Image Details
Caption: Figure 5.
The plots in the first two rows show the χ2 maps at the best-fit contrast surface slice, with companions injected into the calibrated HIP 65426 data at a fixed position angle (θ = 60°, where θ is calculated counterclockwise with respect to the vertical axis), with varying separations and contrasts for six tests. The null (no-companion) χ2 values and the minimum χ2 values are provided at the tops of each of these plots. The test number is provided at the bottom right of each plot.

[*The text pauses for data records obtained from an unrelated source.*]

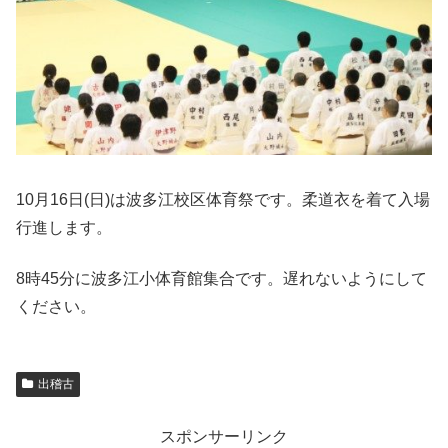
10月16日(日)は波多江校区体育祭です。柔道衣を着て入場
行進します。
8時45分に波多江小体育館集合です。遅れないようにして
ください。
出稽古
スポンサーリンク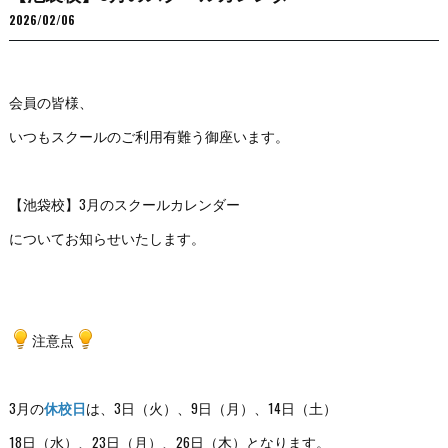
2026/02/06
会員の皆様、
いつもスクールのご利用有難う御座います。
【池袋校】3月のスクールカレンダー
についてお知らせいたします。
注意点
3月の
休校日
は、3日（火）、9日（月）、14日（土）
18日（水）、23日（月）、26日（木）となります。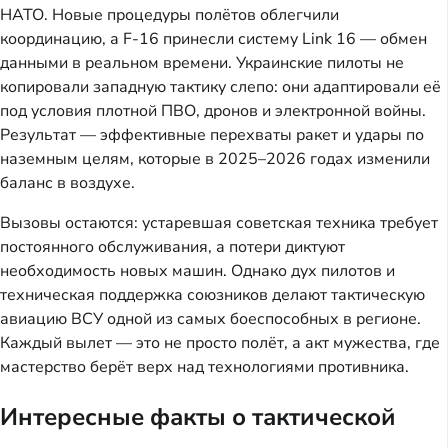
НАТО. Новые процедуры полётов облегчили
координацию, а F-16 принесли систему Link 16 — обмен
данными в реальном времени. Украинские пилоты не
копировали западную тактику слепо: они адаптировали её
под условия плотной ПВО, дронов и электронной войны.
Результат — эффективные перехваты ракет и удары по
наземным целям, которые в 2025–2026 годах изменили
баланс в воздухе.
Вызовы остаются: устаревшая советская техника требует
постоянного обслуживания, а потери диктуют
необходимость новых машин. Однако дух пилотов и
техническая поддержка союзников делают тактическую
авиацию ВСУ одной из самых боеспособных в регионе.
Каждый вылет — это не просто полёт, а акт мужества, где
мастерство берёт верх над технологиями противника.
Интересные факты о тактической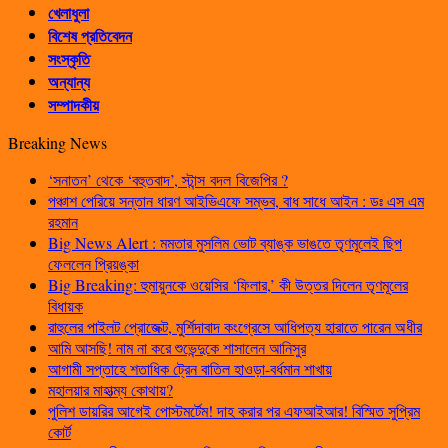
খেলাধুলা
বিশেষ প্রতিবেদন
সংস্কৃতি
অন্যান্য
সম্পাদকীয়
Breaking News
‘সনাতন’ থেকে ‘বহুতবাদ’, স্টান্স বদল বিজেপির ?
পঞ্চাশ পেরিয়ে সন্তান ধারণ আইভিএফে সম্ভব, বাধ সাধে আইন : ডঃ এস এম
রহমান
Big News Alert : মমতার মুসলিম ভোট ব্যাঙ্ক ভাঙতে তৃণমূলেই ছিপ
ফেললেন প্রিয়ঙ্কা
Big Breaking: হুমায়ুনকে ওয়েসির ‘ফিলার,’ কী উত্তর দিলেন তৃণমূলের
বিধায়ক
রাহুলের পাইলট প্রোজেক্ট, মুর্শিদাবাদ কংগ্রেসে আধিপত্য হারাতে পারেন অধীর
আমি আসছি! নাম না করে শুভেন্দুকে শাসালেন আনিসুর
আগামী সপ্তাহে শতাধিক ট্রেন বাতিল হাওড়া-বর্ধমান শাখায়
মহালয়ার মাহাত্ম্য কোথায়?
পুলিশ ডায়রির আগেই পোস্টমর্টেম! দাহ করার পর এফআইআর! বিস্মিত সুপ্রিম
কোর্ট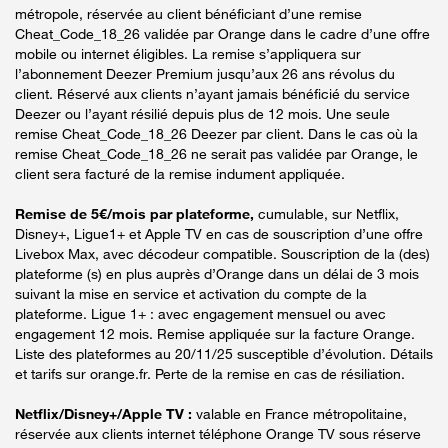
métropole, réservée au client bénéficiant d’une remise
Cheat_Code_18_26 validée par Orange dans le cadre d’une offre
mobile ou internet éligibles. La remise s’appliquera sur
l’abonnement Deezer Premium jusqu’aux 26 ans révolus du
client. Réservé aux clients n’ayant jamais bénéficié du service
Deezer ou l’ayant résilié depuis plus de 12 mois. Une seule
remise Cheat_Code_18_26 Deezer par client. Dans le cas où la
remise Cheat_Code_18_26 ne serait pas validée par Orange, le
client sera facturé de la remise indument appliquée.
Remise de 5€/mois par plateforme,
cumulable, sur Netflix,
Disney+, Ligue1+ et Apple TV en cas de souscription d’une offre
Livebox Max, avec décodeur compatible. Souscription de la (des)
plateforme (s) en plus auprès d’Orange dans un délai de 3 mois
suivant la mise en service et activation du compte de la
plateforme. Ligue 1+ : avec engagement mensuel ou avec
engagement 12 mois. Remise appliquée sur la facture Orange.
Liste des plateformes au 20/11/25 susceptible d’évolution. Détails
et tarifs sur orange.fr. Perte de la remise en cas de résiliation.
Netflix/Disney+/Apple TV :
valable en France métropolitaine,
réservée aux clients internet téléphone Orange TV sous réserve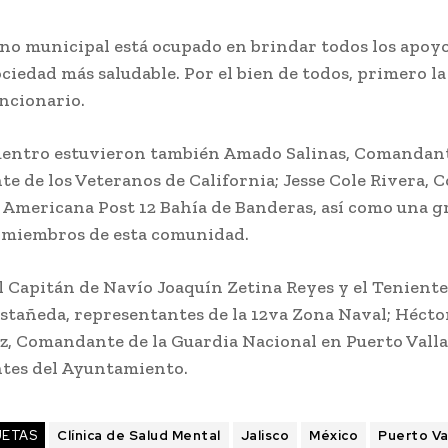
rno municipal está ocupado en brindar todos los apoy
ciedad más saludable. Por el bien de todos, primero la 
ncionario.
uentro estuvieron también Amado Salinas, Comandan
te de los Veteranos de California; Jesse Cole Rivera,
n Americana Post 12 Bahía de Banderas, así como una g
 miembros de esta comunidad.
l Capitán de Navío Joaquín Zetina Reyes y el Tenient
stañeda, representantes de la 12va Zona Naval; Héct
z, Comandante de la Guardia Nacional en Puerto Valla
tes del Ayuntamiento.
UETAS
Clínica de Salud Mental
Jalisco
México
Puerto Va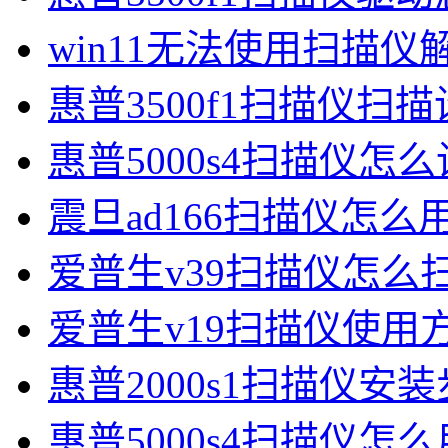
win11无法使用扫描
惠普3500f1扫描仪扫
惠普5000s4扫描仪怎
震旦ad166扫描仪怎么
爱普生v39扫描仪怎么扫
爱普生v19扫描仪使用
惠普2000s1扫描仪安
惠普5000s4扫描仪怎么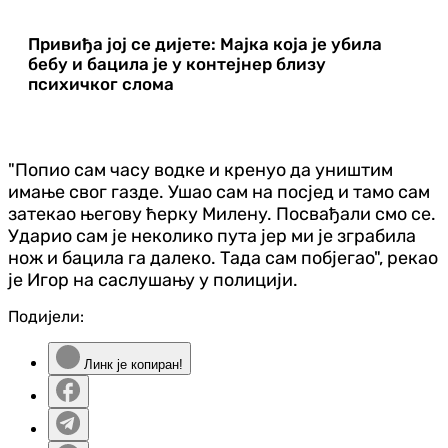
Привиђа јој се дијете: Мајка која је убила
бебу и бацила је у контејнер близу
психичког слома
"Попио сам часу водке и кренуо да уништим
имање свог газде. Ушао сам на посјед и тамо сам
затекао његову ћерку Милену. Посвађали смо се.
Ударио сам је неколико пута јер ми је зграбила
нож и бацила га далеко. Тада сам побјегао", рекао
је Игор на саслушању у полицији.
Подијели:
Линк је копиран!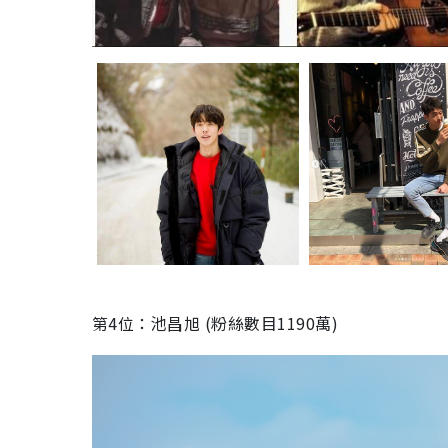
第4位：池昌旭 (粉絲數目1190萬)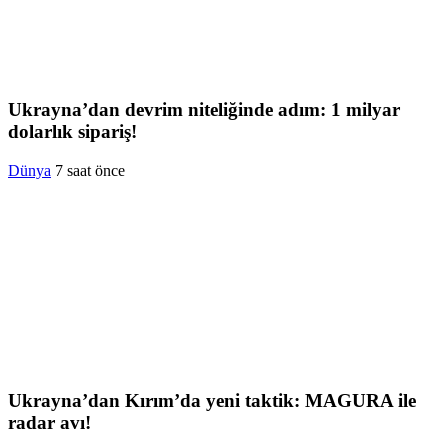
Ukrayna’dan devrim niteliğinde adım: 1 milyar
dolarlık sipariş!
Dünya
7 saat önce
Ukrayna’dan Kırım’da yeni taktik: MAGURA ile
radar avı!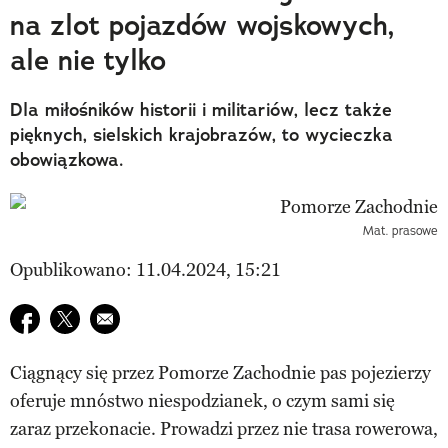
na zlot pojazdów wojskowych,
ale nie tylko
Dla miłośników historii i militariów, lecz także
pięknych, sielskich krajobrazów, to wycieczka
obowiązkowa.
Mat. prasowe
Opublikowano: 11.04.2024, 15:21
Udostępnij na facebook
Udostępnij na twitter
E-mail do przyjaciela
Ciągnący się przez Pomorze Zachodnie pas pojezierzy
oferuje mnóstwo niespodzianek, o czym sami się
zaraz przekonacie. Prowadzi przez nie trasa rowerowa,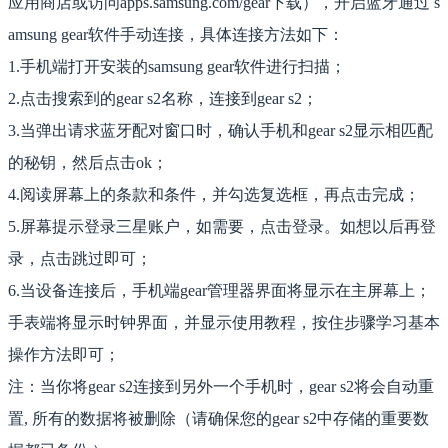
应用商店或访问apps.samsung.com/gear下载），开启蓝牙通过 s
amsung gear软件手动连接，具体连接方法如下：
1.手机端打开安装的samsung gear软件进行扫描；
2.点击搜索到的gear s2名称，连接到gear s2；
3.当弹出请求蓝牙配对窗口时，确认手机和gear s2显示相匹配
的秘钥，然后点击ok；
4.阅读屏幕上的条款和条件，并勾选复选框，再点击完成；
5.屏幕提示登录三星账户，如需要，点击登录。如想以后再登
录，点击跳过即可；
6.当设备连接后，手机端gear管理器界面将显示在主屏幕上；
手表端将显示时钟界面，并显示使用教程，按住步骤学习基本
操作方法即可；
注：当你将gear s2连接到另外一个手机时，gear s2将会自动重
置, 所有的数据将被删除（请确保您的gear s2中存储的重要数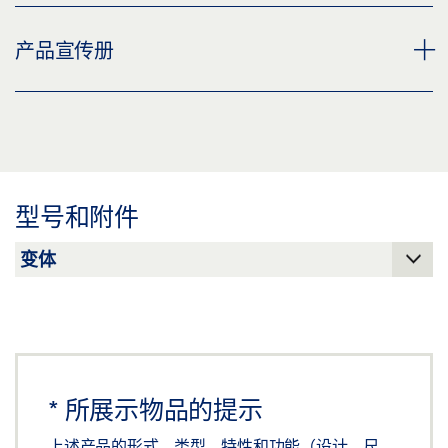
TSA 325 * 产品规格书 ZH
产品宣传册
预览
下载 (.PDF | 3 MB)
TSA 325、TSA 325 GG 和 TSA 365 NT 销售宣传手册
分享
预览
下载 (.PDF | 6 MB)
型号和附件
分享
*
所展示物品的提示
上述产品的形式、类型、特性和功能（设计、尺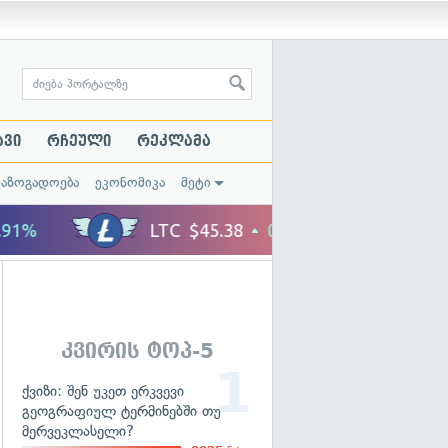
ავი
რჩეული
რეკლამა
საზოგადოება
ეკონომიკა
მეტი
კვირის ტოპ-5
ქვიზი: შენ უკეთ ერკვევი
გეოგრაფიულ ტერმინებში თუ
მერვეკლასელი?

The location of these injections (in the separation vs. contrast space) is shown in the bottom plot, with numbers and color-coded “⨂” symbols. The detection significance (k) of the best fit compared to the null model in each of the plots in the first two rows is given at the bottom left. The grid of concentric circles in the top two panels denotes the separation from the host star (null χ2 model). For cases with k > 3σ (tests 2, 3, 4, 5, and 6), the contour regions are kσ, (k − 1)σ, and (k − 2)σ from the null model value, respectively. For test 1, with k = 1σ, the contours are 1σ, 2σ, and 3σ from the minimum χ2 value. The bottom panel shows the 1σ region from the best-fit separation and the contrast point for each of the injection tests at the best-fit position-angle slice. The X-axis showing the separation is equivalent to the concentric circles’ separation grid in the above plots. The brown dashed line shows the calculated 5σ contrast curve from the HIP 65426 calibrated data (see Figure 6). It is evident that for injections near the contrast limit, companions can be recovered with ∼5σ confidence (even below separations of 0.5λ/D for test 2, although this causes a larger uncertainty in the retrieved contrast and separation, as seen in the bottom panel). At contrasts brighter than this, the recovered signal significance is considerably larger. However, at separations below 0.5λ/D and contrasts dimmer than the 5σ limit, the companion cannot be found (test 1 with k = 1σ shows a separation/contrast degeneracy in the bottom plot). These results are summarized in Table 4.
© 2025. The Author(s). Published by the American Astronomical Society.